Work to complete → Reproduce word for word the passage from the retinal imaging text below, from "This technology enables the imaging" to "are clearly visible.".

Reading passage →
_ _ _ _
This technology enables high resolution in vivo images of the retina by a technique of simultaneous image capture and dual registration, which corrects for the natural movement of the living eye to enable many imaging frames to be combined to increase the signal to noise ratio from very weak signals, such as those from fluorescence or phase imaging, by monitoring the eye motion with conventional reflectance imaging.
Retinal imaging is done to diagnose retinal disease, such as diabetic macular edema, retinitis pigmentosa, age-related macular degeneration (MDA) and glaucoma. This technology for collecting low light signals is combined with adaptive optics and confocal scanning laser detection to obtain high resolution images of single ganglion cells and retinal pigment epithelial cells in vivo for the first time.
This technology enables the imaging of retinal cells types, such as ganglions, axons and retinal pigment epithelial cells, which have not been observed in vivo in the past because, unlike the rods and cones of the retina, they are not readily visible in reflectance imaging. Imaging techniques, such as fluorescence or phase imaging, which can be used to detect these types of cells, provide weak signals. Because there is a limit to the strength of illumination that can be applied to living eyes because of safety concerns, it is necessary to combine many images to reduce the signal to noise. This technology enables the registration of those images, so that the cells are clearly visible.
_ _ _ _
Input data →
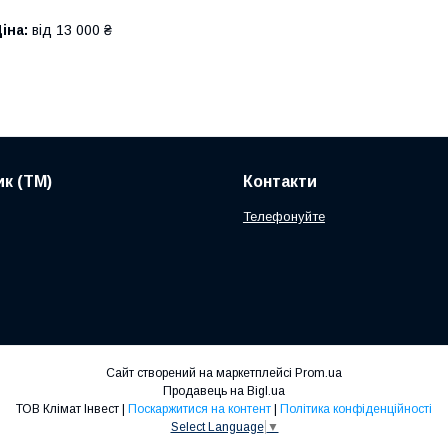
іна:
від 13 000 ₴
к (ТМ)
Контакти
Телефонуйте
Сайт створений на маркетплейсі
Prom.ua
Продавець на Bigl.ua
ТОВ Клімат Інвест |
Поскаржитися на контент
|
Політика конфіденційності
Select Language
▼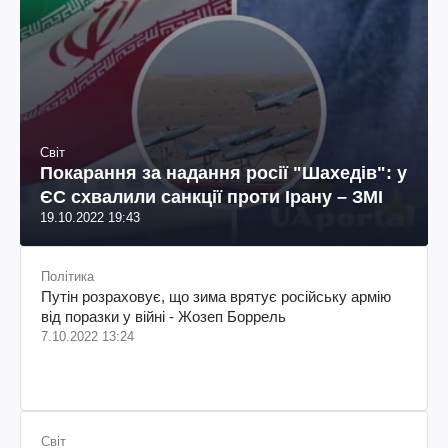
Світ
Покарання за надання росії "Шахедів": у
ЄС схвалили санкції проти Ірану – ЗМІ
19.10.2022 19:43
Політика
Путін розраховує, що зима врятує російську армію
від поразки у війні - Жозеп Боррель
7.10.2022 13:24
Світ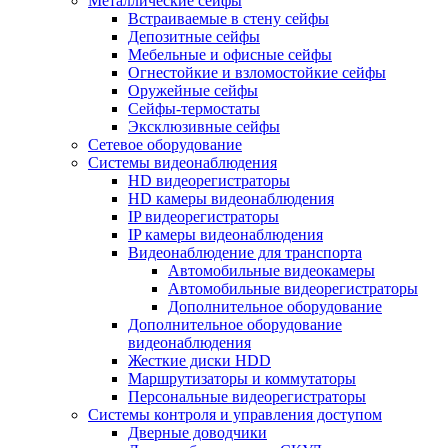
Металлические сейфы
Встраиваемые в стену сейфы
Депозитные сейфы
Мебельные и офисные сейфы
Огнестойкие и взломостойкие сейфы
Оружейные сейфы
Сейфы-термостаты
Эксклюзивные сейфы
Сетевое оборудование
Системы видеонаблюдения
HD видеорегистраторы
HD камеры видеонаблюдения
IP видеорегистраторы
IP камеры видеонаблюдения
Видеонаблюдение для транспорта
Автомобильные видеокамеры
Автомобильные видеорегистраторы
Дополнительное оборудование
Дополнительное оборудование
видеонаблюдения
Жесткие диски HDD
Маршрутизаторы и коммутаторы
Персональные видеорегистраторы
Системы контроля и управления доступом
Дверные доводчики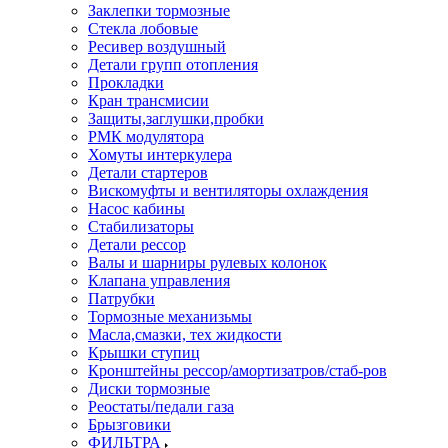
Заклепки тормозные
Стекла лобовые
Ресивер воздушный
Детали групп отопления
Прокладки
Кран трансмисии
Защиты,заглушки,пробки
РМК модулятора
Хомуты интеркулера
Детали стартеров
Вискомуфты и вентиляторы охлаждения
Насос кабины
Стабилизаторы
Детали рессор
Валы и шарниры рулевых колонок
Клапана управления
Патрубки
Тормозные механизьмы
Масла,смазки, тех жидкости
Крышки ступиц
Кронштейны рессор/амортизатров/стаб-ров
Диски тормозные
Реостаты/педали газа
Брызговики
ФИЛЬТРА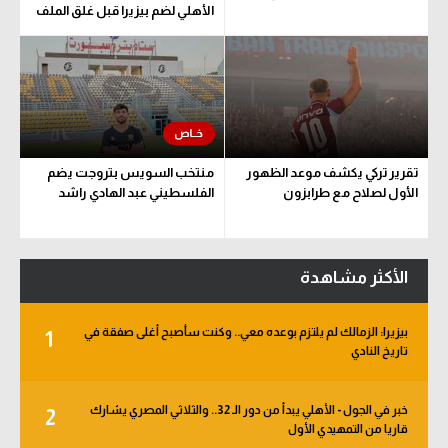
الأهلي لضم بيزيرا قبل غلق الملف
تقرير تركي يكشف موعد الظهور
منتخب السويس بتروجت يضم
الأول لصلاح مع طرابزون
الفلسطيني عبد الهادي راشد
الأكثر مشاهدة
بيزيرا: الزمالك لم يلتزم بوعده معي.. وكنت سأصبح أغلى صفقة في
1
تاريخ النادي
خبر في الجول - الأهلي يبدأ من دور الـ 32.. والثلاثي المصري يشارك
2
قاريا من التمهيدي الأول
_ _ _ _
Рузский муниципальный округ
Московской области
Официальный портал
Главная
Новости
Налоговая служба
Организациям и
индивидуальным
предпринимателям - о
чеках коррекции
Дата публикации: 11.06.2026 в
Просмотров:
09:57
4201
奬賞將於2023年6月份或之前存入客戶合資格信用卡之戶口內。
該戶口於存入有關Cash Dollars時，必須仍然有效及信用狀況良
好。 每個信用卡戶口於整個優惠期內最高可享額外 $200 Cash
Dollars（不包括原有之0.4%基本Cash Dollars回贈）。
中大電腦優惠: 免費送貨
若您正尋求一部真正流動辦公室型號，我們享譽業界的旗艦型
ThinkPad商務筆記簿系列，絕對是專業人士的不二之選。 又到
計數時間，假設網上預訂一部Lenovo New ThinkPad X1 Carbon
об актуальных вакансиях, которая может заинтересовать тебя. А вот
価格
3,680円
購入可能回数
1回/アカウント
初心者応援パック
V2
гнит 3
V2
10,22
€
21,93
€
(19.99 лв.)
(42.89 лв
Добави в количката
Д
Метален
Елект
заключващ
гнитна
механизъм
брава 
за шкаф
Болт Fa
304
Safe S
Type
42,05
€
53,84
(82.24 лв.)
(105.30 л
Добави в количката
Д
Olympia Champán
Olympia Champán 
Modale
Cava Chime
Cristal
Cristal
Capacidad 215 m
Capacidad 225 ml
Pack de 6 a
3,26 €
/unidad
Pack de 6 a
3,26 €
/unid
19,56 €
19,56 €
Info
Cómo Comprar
_ _ _ _
Response area →
This technology enables the imaging of retinal cells types, such as ganglions, axons and retinal pigment epithelial cells, which have not been observed in vivo in the past because, unlike the rods and cones of the retina, they are not readily visible in reflectance imaging. Imaging techniques, such as fluorescence or phase imaging, which can be used to detect these types of cells, provide weak signals. Because there is a limit to the strength of illumination that can be applied to living eyes because of safety concerns, it is necessary to combine many images to reduce the signal to noise. This technology enables the registration of those images, so that the cells are clearly visible.